Why we need to revive civil dialogue – EESC published Participatory Democracy Compendium
At a time when civil dialogue and our own democratic and societal models are facing new threats such as the rise of populism, disinformation, inequality and Euroscepticism, the European Economic and Social Committee (EESC) reviews ways to revive participatory democracy. The EESC´s newly published compendium brings together all opinions and reports which, over the last thirty years, have enabled the EESC and philanthropic and wider civil society organisations to strengthen participatory democracy and become part of the European decision-making process.
However, the EESC warns that participatory democracy is experiencing – and will continue to experience – major upheavals over the coming years. Therefore, according the EESC it is now more important than ever for civil society to mobilise and make sure its voice is heard, improve participatory democracy and become better organised to secure full implementation of Article 11 of the Treaty on the European Union (TEU), which guarantees the civil dialogue.
This is very much in line with wider civil society sector asks for a stronger civil dialogue and our Philanthropy Manifesto, which also calls on EU policy makers to recocnise and engage with philanthropy. The EESC also underlines that now is an opportunity to confirm its own role as cornerstone of civil dialogue vis-à-vis the other EU institutions. The crucial moment for civil dialogue is the Conference on the Future of Europe [provide link], which in its current shape does not foresee the direct participation of civil society organisations. The EESC has promised to relay the views of civil society organisations and to secure a position as a major player in the game including advocating for possible treaty changes.

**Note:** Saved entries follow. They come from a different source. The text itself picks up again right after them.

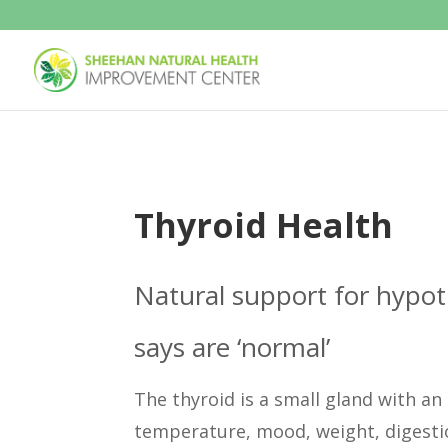
Thyroid Health
Natural support for hypot
says are ‘normal’
The thyroid is a small gland with a
temperature, mood, weight, digestio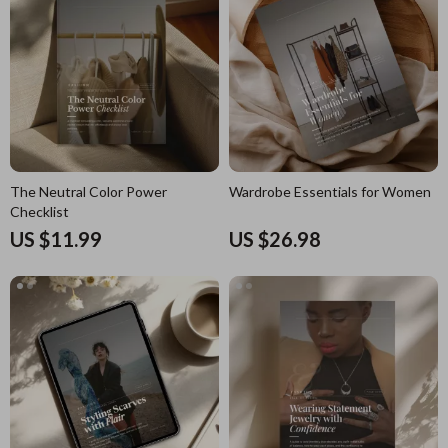
The Neutral Color Power
Wardrobe Essentials for Women
Checklist
US $11.99
US $26.98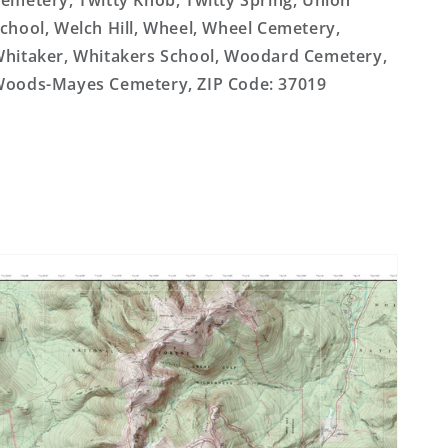
emetery, Twitty Knob, Twitty Spring, Union
chool, Welch Hill, Wheel, Wheel Cemetery,
hitaker, Whitakers School, Woodard Cemetery,
oods-Mayes Cemetery, ZIP Code: 37019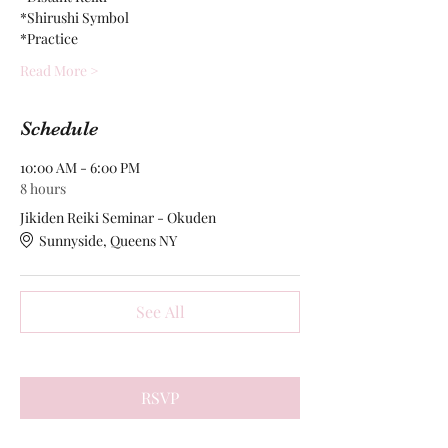
*Shirushi Symbol
*Practice
Read More >
Schedule
10:00 AM - 6:00 PM
8 hours
Jikiden Reiki Seminar - Okuden
Sunnyside, Queens NY
See All
RSVP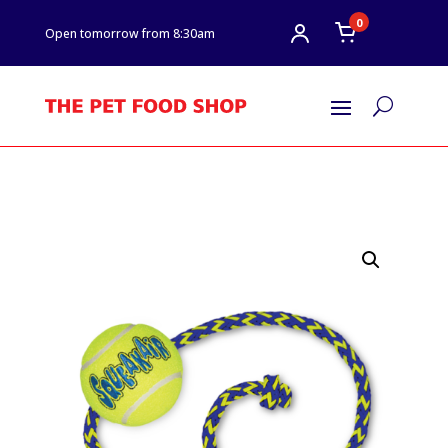
0
Open tomorrow from 8:30am
U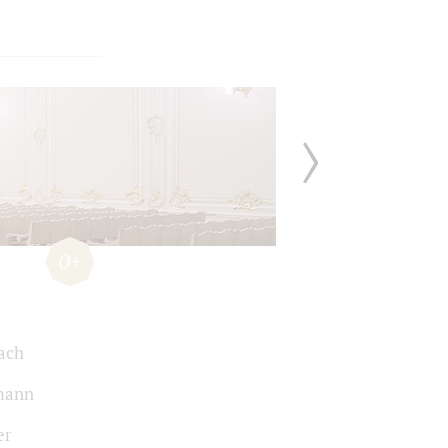
0+
Bach
mann
er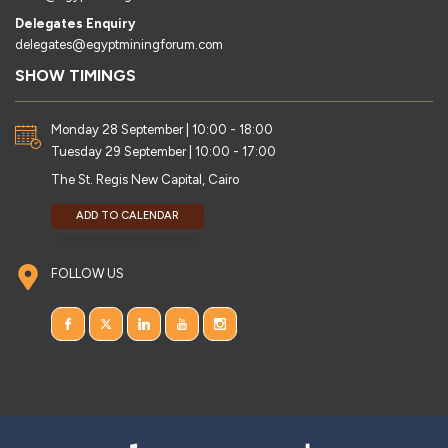
Delegates Enquiry
delegates@egyptminingforum.com
SHOW TIMINGS
Monday 28 September | 10:00 - 18:00
Tuesday 29 September | 10:00 - 17:00
The St. Regis New Capital, Cairo
ADD TO CALENDAR
FOLLOW US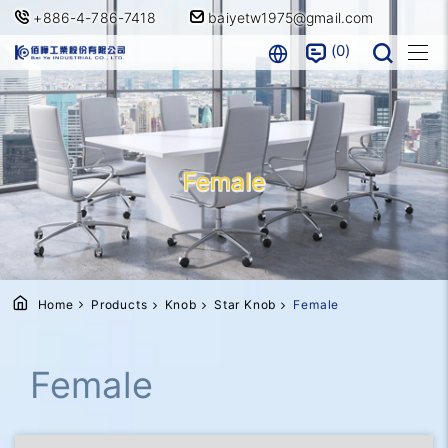
+886-4-786-7418
baiyetw1975@gmail.com
0
Female
Home
Products
Knob
Star Knob
Female
Female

The philanthropy infrastructure together with civil society partners has called for a strong civil dialogue and inclusion of civil society in the Conference on the future of Europe. Philanthropic organisations are key actors and partners in supporting wider civil society, community cohesion and the European values such as democracy, rule of law and fundamental rights. The EESC itself has recognised the importance of the philanthropic sector at several occasions, such as in this opinion “European philanthropy: an untapped potential”.